Nella bolletta dell'acqua trovate il codice fornitura e il nominativo del gestore idrico, dati che vanno indicati nella domanda. Nel caso di un utente indiretto queste ultime due informazioni non è obbligatorio indicarle ma si consiglia di averle a disposizione al momento della presentazione della domanda.

Come funziona il bonus acqua - Per ogni componente del nucleo familiare si ha diritto ad uno sconto in bolletta pari al costo di 18,25 mc annui, ovvero 50 litri al giorno. L'importo dello sconto viene erogato direttamente in bolletta per chi è utente diretto, invece per chi è utente indiretto e non ha un proprio contratto perchè vive in condominio, l'importo totale annuo sarà erogato dal gestore del servizio idrico in una unica soluzione, ad esempio con assegno o con bonifico su conto corrente.

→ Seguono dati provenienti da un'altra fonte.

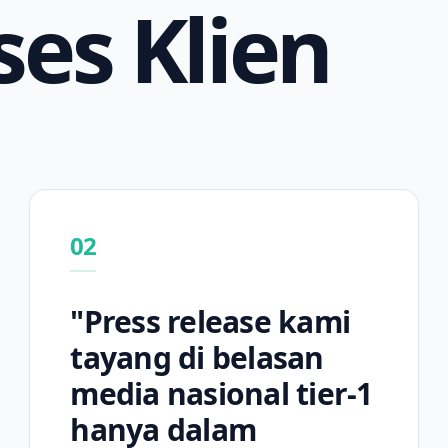
ses Klien
02
"Press release kami
tayang di belasan
media nasional tier-1
hanya dalam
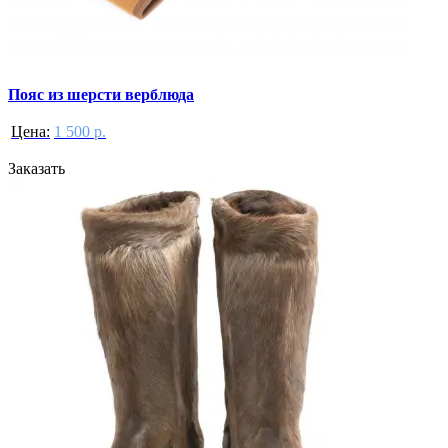
Пояс из шерсти верблюда
Цена:
1 500 р.
Заказать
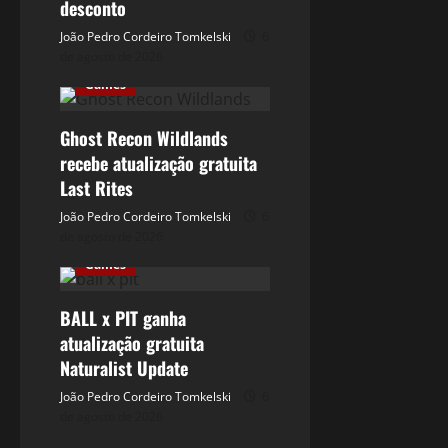
desconto
João Pedro Cordeiro Tomkelski
6
de agosto de 2026
Games
Ghost Recon Wildlands
recebe atualização gratuita
Last Rites
João Pedro Cordeiro Tomkelski
6
de agosto de 2026
Games
BALL x PIT ganha
atualização gratuita
Naturalist Update
João Pedro Cordeiro Tomkelski
6
de agosto de 2026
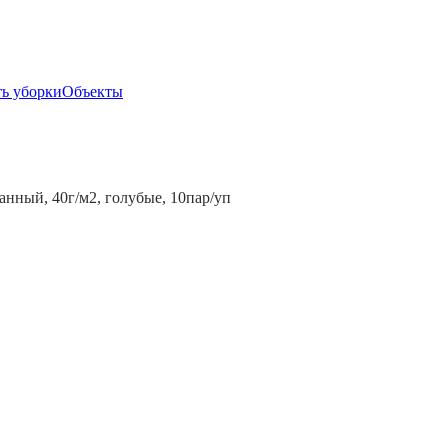
ь уборки
Объекты
нный, 40г/м2, голубые, 10пар/уп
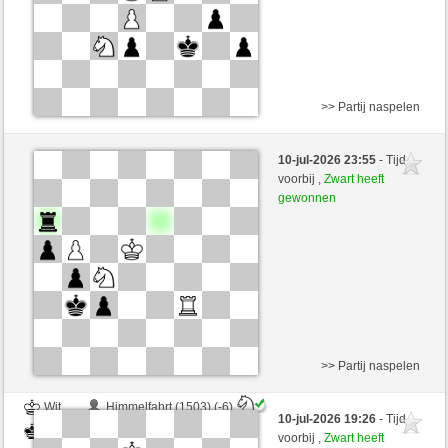
>> Partij naspelen
Wit
immerwinner (1668) (-12)
10-jul-2026 23:55
- Tijd
Zwart
arsenegal (1753) (+12)
voorbij ,
Zwart heeft
gewonnen
Speelduur: 2 minutes/side + 0 seconds/move
Partij telt mee voor de ranglijst
>> Partij naspelen
Wit
Himmelfahrt (1503) (-6)
10-jul-2026 19:26
- Tijd
Zwart
arsenegal (1747) (+6)
voorbij ,
Zwart heeft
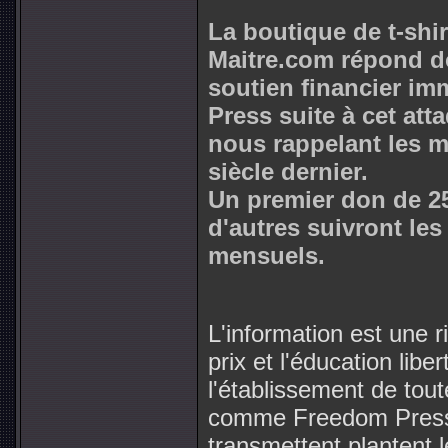
La boutique de t-shir
Maitre.com répond do
soutien financier i
Press suite à cet att
nous rappelant les m
siècle dernier.
Un premier don de 25
d'autres suivront le
mensuels.
L'information est une r
prix et l'éducation lib
l'établissement de tout
comme Freedom Press s
transmettent plantent 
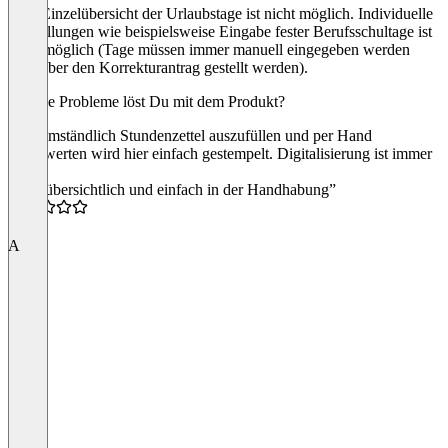
Eine Einzelübersicht der Urlaubstage ist nicht möglich. Individuelle
Einstellungen wie beispielsweise Eingabe fester Berufsschultage ist
nicht möglich (Tage müssen immer manuell eingegeben werden
oder über den Korrekturantrag gestellt werden).
Welche Probleme löst Du mit dem Produkt?
Statt umständlich Stundenzettel auszufüllen und per Hand
auszuwerten wird hier einfach gestempelt. Digitalisierung ist immer
gut!
“sehr übersichtlich und einfach in der Handhabung”
4.5
A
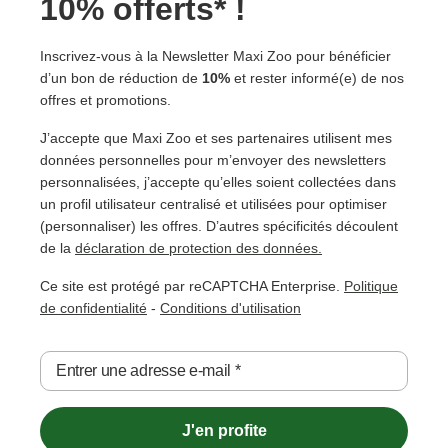
10% offerts* !
Inscrivez-vous à la Newsletter Maxi Zoo pour bénéficier
d’un bon de réduction de
10%
et rester informé(e) de nos
offres et promotions.
J’accepte que Maxi Zoo et ses partenaires utilisent mes
données personnelles pour m’envoyer des newsletters
personnalisées, j’accepte qu’elles soient collectées dans
un profil utilisateur centralisé et utilisées pour optimiser
(personnaliser) les offres. D’autres spécificités découlent
de la
déclaration de protection des données.
Ce site est protégé par reCAPTCHA Enterprise.
Politique
de confidentialité
-
Conditions d'utilisation
Entrer une adresse e-mail
*
J'en profite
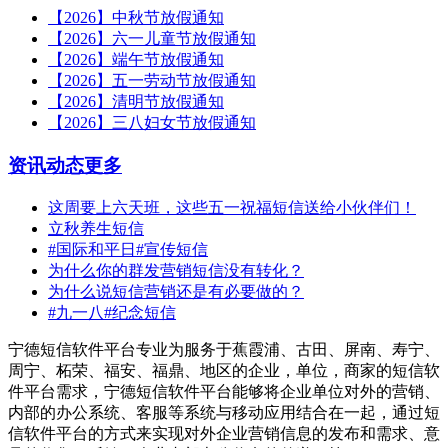
【2026】中秋节放假通知
【2026】六一儿童节放假通知
【2026】端午节放假通知
【2026】五一劳动节放假通知
【2026】清明节放假通知
【2026】三八妇女节放假通知
资讯动态
更多
这周要上六天班，这些五一祝福短信送给小伙伴们！
立秋养生短信
#国际和平日#宣传短信
为什么你的群发营销短信没有转化？
为什么说短信营销还是有必要做的？
#九一八#纪念短信
宁德短信软件平台专业为服务于蕉霞浦、古田、屏南、寿宁、
周宁、柘荣、福安、福鼎、地区的企业，单位，商家的短信软
件平台需求，宁德短信软件平台能够将企业单位对外的营销、
内部的办公系统、客服等系统与移动应用结合在一起，通过短
信软件平台的方式来实现对外企业营销信息的发布和需求、意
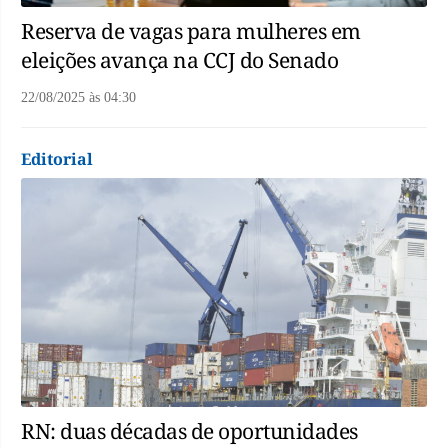
Reserva de vagas para mulheres em
eleições avança na CCJ do Senado
22/08/2025
às
04:30
Editorial
RN: duas décadas de oportunidades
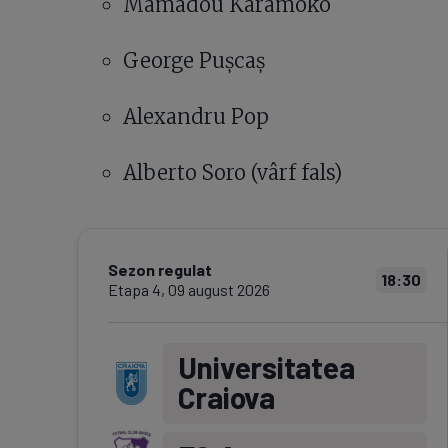
Mamadou Karamoko
George Pușcaș
Alexandru Pop
Alberto Soro (vârf fals)
Sezon regulat
18:30
Etapa
4
,
09 august 2026
Universitatea
Craiova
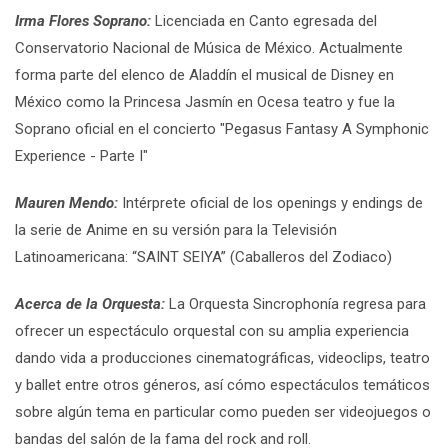
Irma Flores Soprano
:
Licenciada en Canto egresada del
Conservatorio Nacional de Música de México. Actualmente
forma parte del elenco de Aladdín el musical de Disney en
México como la Princesa Jasmín en Ocesa teatro y fue la
Soprano oficial en el concierto "Pegasus Fantasy A Symphonic
Experience - Parte I"
Mauren Mendo:
Intérprete oficial de los openings y endings de
la serie de Anime en su versión para la Televisión
Latinoamericana: “SAINT SEIYA” (Caballeros del Zodiaco)
Acerca de la Orquesta:
La Orquesta Sincrophonía
regresa para
ofrecer un espectáculo orquestal con su amplia experiencia
dando vida a producciones cinematográficas, videoclips, teatro
y ballet entre otros géneros, así cómo espectáculos temáticos
sobre algún tema en particular como pueden ser videojuegos o
bandas del salón de la fama del rock and roll.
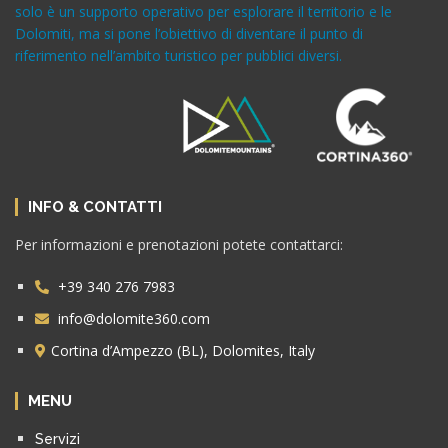
solo è un supporto operativo per esplorare il territorio e le
Dolomiti, ma si pone l’obiettivo di diventare il punto di
riferimento nell’ambito turistico per pubblici diversi.
INFO & CONTATTI
Per informazioni e prenotazioni potete contattarci:
+39 340 276 7983
info@dolomite360.com
Cortina d’Ampezzo (BL), Dolomites, Italy
MENU
Servizi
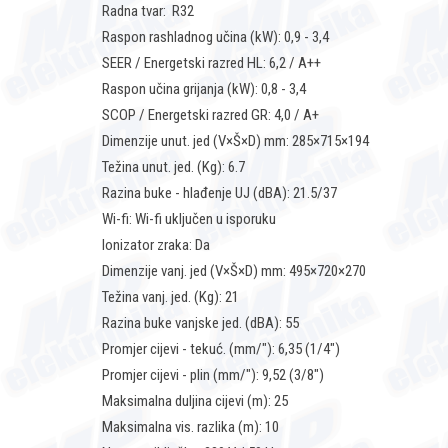
Radna tvar: R32
Raspon rashladnog učina (kW): 0,9 - 3,4
SEER / Energetski razred HL: 6,2 / A++
Raspon učina grijanja (kW): 0,8 - 3,4
SCOP / Energetski razred GR: 4,0 / A+
Dimenzije unut. jed (V×Š×D) mm: 285×715×194
Težina unut. jed. (Kg): 6.7
Razina buke - hlađenje UJ (dBA): 21.5/37
Wi-fi: Wi-fi uključen u isporuku
Ionizator zraka: Da
Dimenzije vanj. jed (V×Š×D) mm: 495×720×270
Težina vanj. jed. (Kg): 21
Razina buke vanjske jed. (dBA): 55
Promjer cijevi - tekuć. (mm/"): 6,35 (1/4")
Promjer cijevi - plin (mm/"): 9,52 (3/8")
Maksimalna duljina cijevi (m): 25
Maksimalna vis. razlika (m): 10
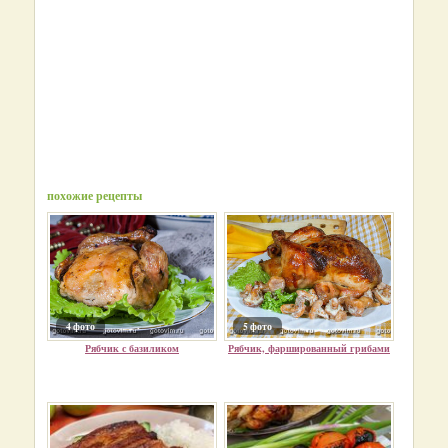
похожие рецепты
4 фото
5 фото
Рябчик с базиликом
Рябчик, фаршированный грибами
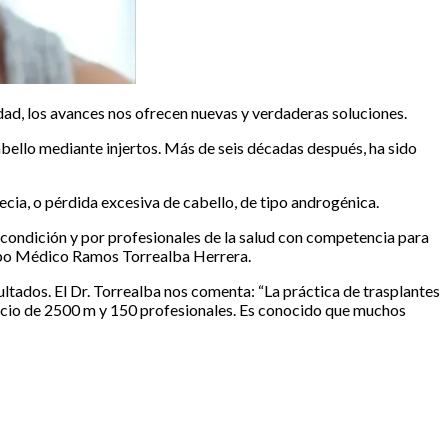
ad, los avances nos ofrecen nuevas y verdaderas soluciones.
bello mediante injertos. Más de seis décadas después, ha sido
cia, o pérdida excesiva de cabello, de tipo androgénica.
 condición y por profesionales de la salud con competencia para
Grupo Médico Ramos Torrealba Herrera.
ultados. El Dr. Torrealba nos comenta: “La práctica de trasplantes
espacio de 2500 m y 150 profesionales. Es conocido que muchos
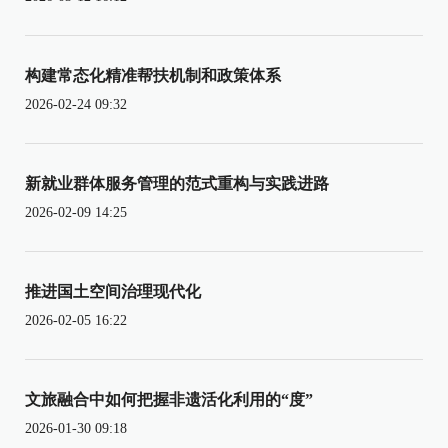
构建常态化精准帮扶机制和政策体系
2026-02-24 09:32
新就业群体服务管理的范式重构与实践进路
2026-02-09 14:25
推进国土空间治理现代化
2026-02-05 16:22
文旅融合中如何把握非遗活化利用的“度”
2026-01-30 09:18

Come detto sopra, le amministrazioni locali (Regione, Comune) hanno la facoltà di ampliare il bonus idrico.

Il bonus idrico ha una durata di 12 mesi, dopo i quali occorre fare domanda di rinnovo.

Il bonus idrico non può essere sospeso in caso di mancato pagamento della bolletta e morosità: in tali casi viene garantito un minimo di 50 litri di acqua al giorno per ogni componente del nucleo familiare in quanto l'acqua è considerata un bene necessario.